Markets are fraught with uncertainty following Britain's decision to leave the European Union last week, and that has resulted in a run on currencies that has left the pound and euro reeling, and the dollar and yen climbing. But the yen might not be the safest play for "Brexit"-weary investors.
The pound fell 10% the day after the Brexit vote Friday, its largest one-day decline ever. On Monday, the currency was down another 3% before the market opened, tumbling to a 31-year low vs. the dollar at $1.3221. Meanwhile, the euro was able to rebound Monday, rising more than 2% to 83.25 pence, its highest level of trading vs. the pound in two years.

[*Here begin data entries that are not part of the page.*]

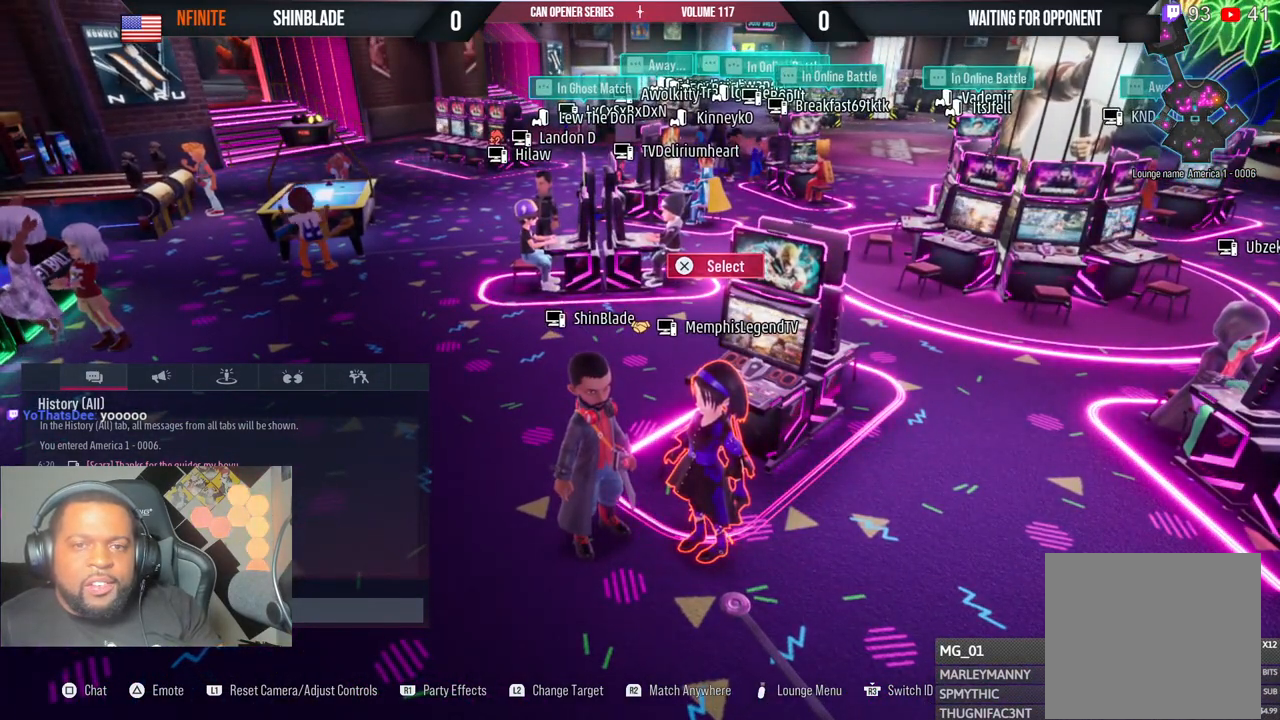
{"buttons": [], "left_stick": "center", "right_stick": "center", "events": []}
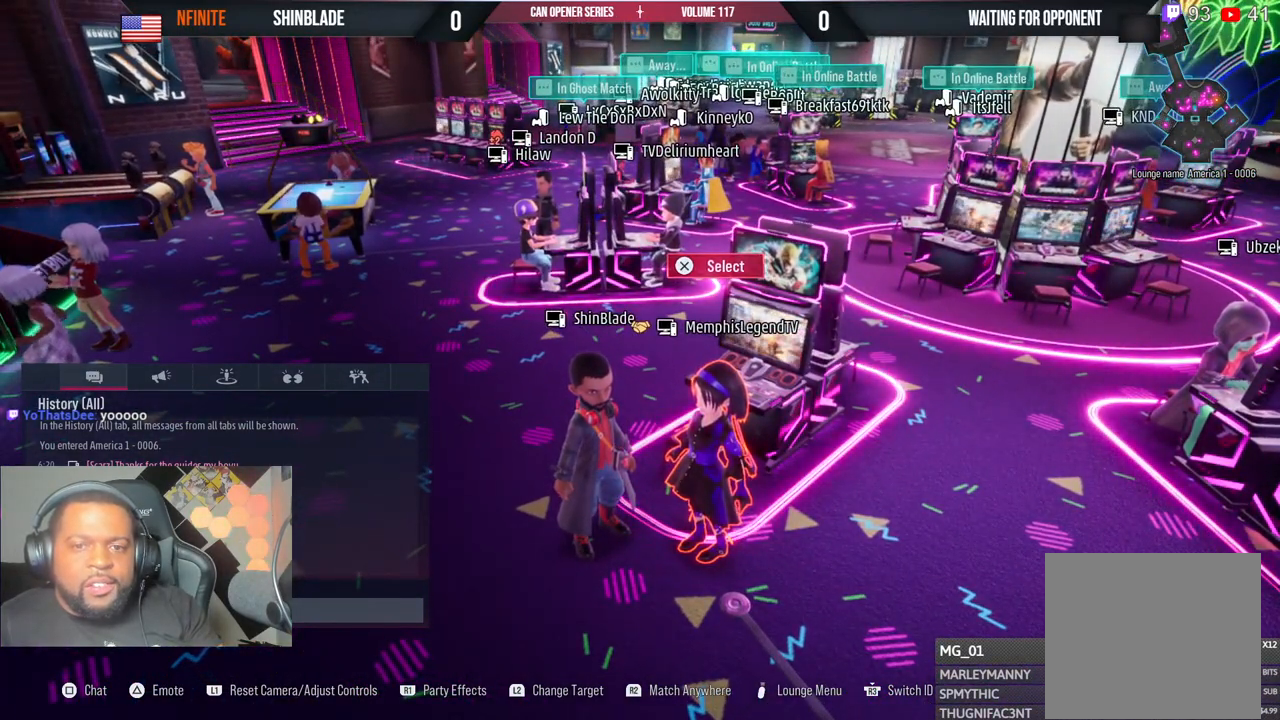
{"buttons": [], "left_stick": "center", "right_stick": "center", "events": []}
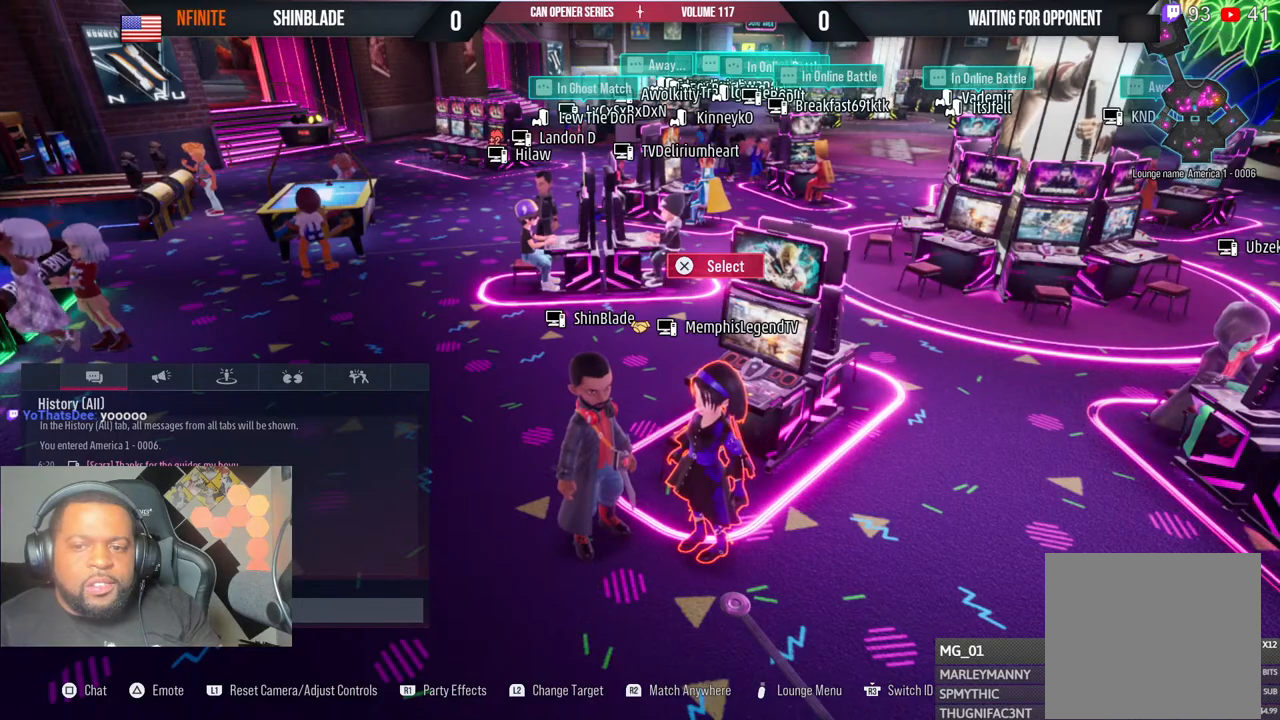
{"buttons": [], "left_stick": "center", "right_stick": "right", "events": [[217, "right_stick", "right"]]}
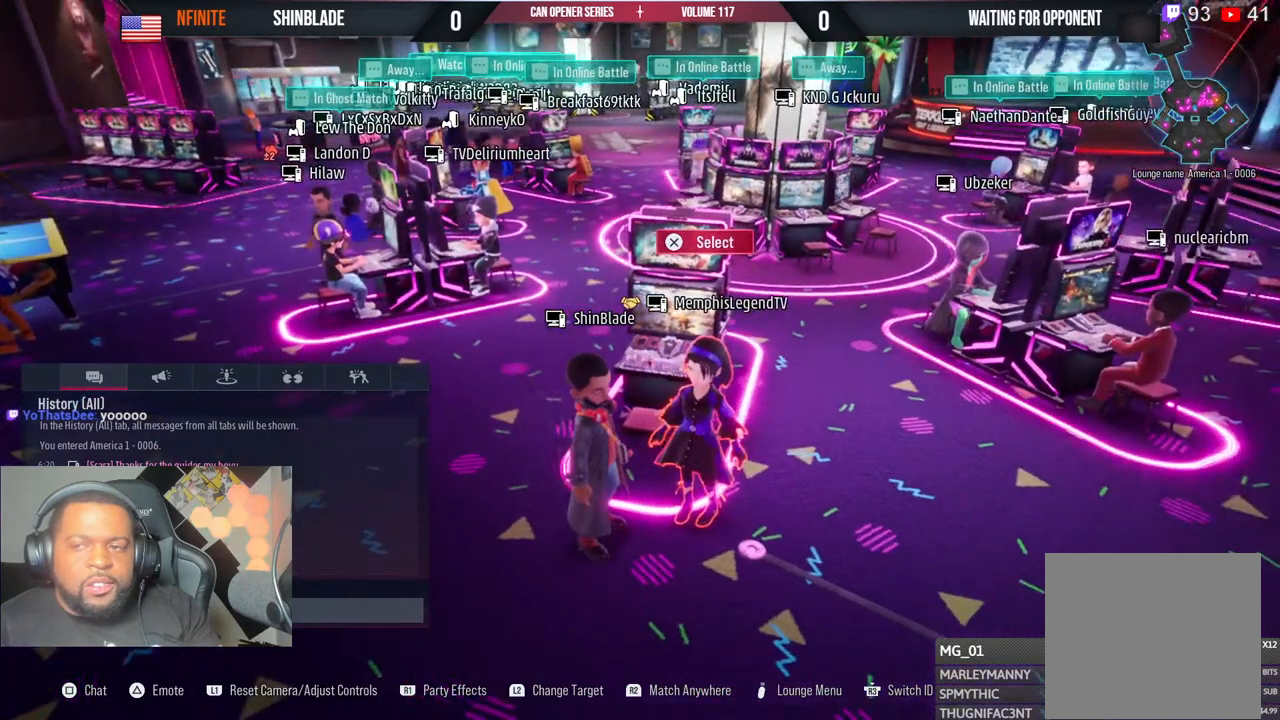
{"buttons": [], "left_stick": "center", "right_stick": "center", "events": [[333, "right_stick", "center"]]}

While the bear side of the market is predicting a U.K. recession in the aftermath of Britain's exit from the EU free trade zone, others may see the pound's decline as a buying opportunity.
"I think it is too early right now to jump into the pound as the probability for more drama is very high," cautioned Meritas Advisors founding partner and Cocktail Investing co-author Lenore Hawkins, who is a co-manager of the Growth Seeker portfolio.
"I want to see it stabilize a bit, but then yes, I think it will be a good buy. When the dust settles, other nations will likely be quite keen to get trade arrangements with the U.K. worked out quickly and I suspect the Brexit will be less of an 'exit' and simply more of a push to have more autonomy in decision making."
Time may heal the wounds caused by Britain's unexpected exit, but in the meantime those wounds are causing investors to look for safe havens. So far, they have turned to the Japanese yen for shelter, which in turn puts Japan's economy under pressure.
"Japan's economy cannot afford to have the yen appreciate markedly as the nation desperately needs to see strong export growth," Hawkins said. "We saw the usual knee-jerk flight to the traditional "safe haven" assets upon news of the Brexit, but that move is short-sighted, given the mumblings we are hearing out of the Bank of Japan that it will act against such large moves in its currency."
The very reason the yen is seen as a safe haven is that Japan has a long record of account surpluses, meaning that it exports more than it imports. This trade imbalance makes it the world's largest creditor nation and any market volatility is usually followed by the foreign assets held by private Japanese investors being repatriated, Hawkins said.
Along with foreign investment in the currency, that asset and capital repatriation will lead the yen too high if left unchecked.
As a result, Japan's economic planners held an emergency meeting Monday where Prime Minister Shinzo Abe instructed the Finance Ministry and Bank of Japan to take the necessary steps to stabilize the markets, according to the Japan Times.
Monday, the Nikkei was able to rebound from its largest decline in 16 years during the Friday session, closing the session up 2.4%.
So if the pound isn't quite ready for investment, and too much investment in the yen increases instability, where can a weary investor find shelter in this volatile market? Hawkins was succinct in her assessment: "Long dollar and gold, short euro and pound, for now."